Crazy, stupid, love.

“Fuck! Seriously?! Looks like you’re photoshopped!” (Hannah)

I’ve always had a soft spot for Steve Carell. It is my dream that he would start a sitcom together with Tina Fey. They could play Michael Scott and Liz Lemon. They’d share a flat. Eat cheap Spanish chips together. I would write it. I so would. It would be the most glorious fan fiction since the Harry&Draco dragonbody slashfic.

But in Crazy, stupid, love. (ugh! a period in the title! now you read that sentence all wrong!) he teams up with Julianne Moore – and it’s actually this kind of schizophrenic casting that made me go see the movie in the first place. Glad I did, by the way.

Steve Carell takes the role of Cal, a man on the edge. His wife, Emily, comes to the point in the very first scene: she wants a divorce. She slept with someone else. What ensues is Cal’s journey to rediscover his own manhood and use said hood to reconquer his own ex-wife. An easy enough set-up.

But then you have Jacob (Ryan GodlingGosling), the alpha male mentor helping Cal on his journey. Who falls in love with Hannah (Emma Stone), supplier of that wonderful quote on top of this page. And there’s Robbie, Cal’s son, who is in love with his babysitter, who is in love with Cal. And this is not love, actually (a comma! now you read that sence wrong, too! Fuck you and your lack of respect for punctuation, romantic comedies!).

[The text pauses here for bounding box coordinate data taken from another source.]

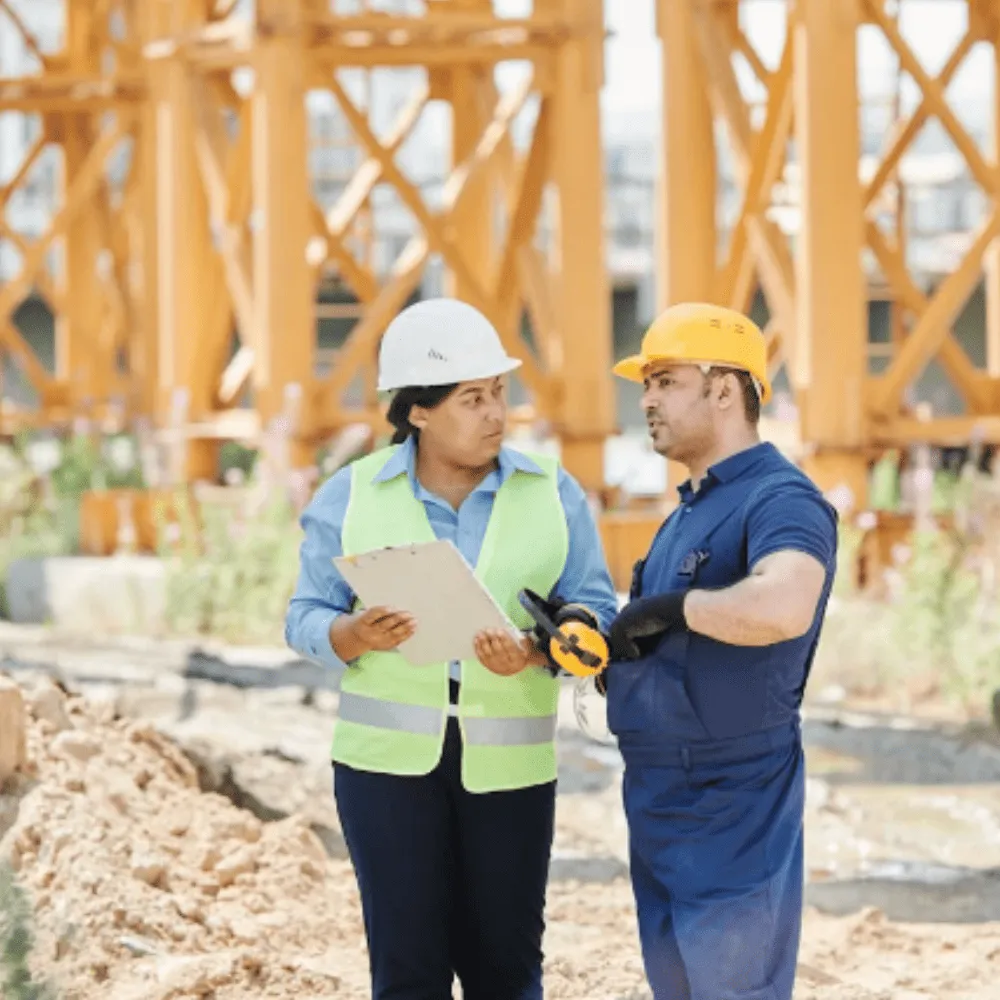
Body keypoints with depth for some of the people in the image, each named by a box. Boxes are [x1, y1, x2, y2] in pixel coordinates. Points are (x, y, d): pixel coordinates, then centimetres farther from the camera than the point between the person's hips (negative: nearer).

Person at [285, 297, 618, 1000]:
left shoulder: (553, 493, 2)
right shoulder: (351, 496, 1)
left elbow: (595, 614, -1)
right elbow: (307, 619, 2)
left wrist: (535, 652, -22)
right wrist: (356, 636, -21)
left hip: (507, 760, 1)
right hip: (387, 754, -1)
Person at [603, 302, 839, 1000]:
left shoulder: (781, 501, -15)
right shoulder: (690, 510, 17)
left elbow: (781, 608, -37)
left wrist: (667, 606, -24)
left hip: (733, 811, -10)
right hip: (659, 806, 10)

I’m going to go on a limb here and say it: this movie is one of the best – if not the best – romantic comedies in a while. It’s naturalistic but funny. It’s hilarious but also tragic. It’s extremely well written, with some nice plot twists and both hilarious (“When I told you when I had to work late? I really went to go see the new Twilight movie by myself, and it was so bad”) and touching (“I’m wildly unhappy, and I’m trying to buy it, and it’s not working”) quotes.

And that schizophrenic casting? It did everything it should have. The movie theatre was filled to the brim with viewers of both sexes. A nice change for a romantic comedy! (Afterthought: might have something to do with Kevin Bacon playing the wonderful role of marriagebreaker)

In All…

This is one of these movies that will undoubtedly pass a lot of people by. It’s also one of these movies that will probably get mocked for being naive. But it’s one of those rare gems that treats romance right: like something you can fall in and out of. All couples end up being as fresh and new as they are real – and that’s a great feat for a romantic comedy.

Hm. Might be more like love, actually after all.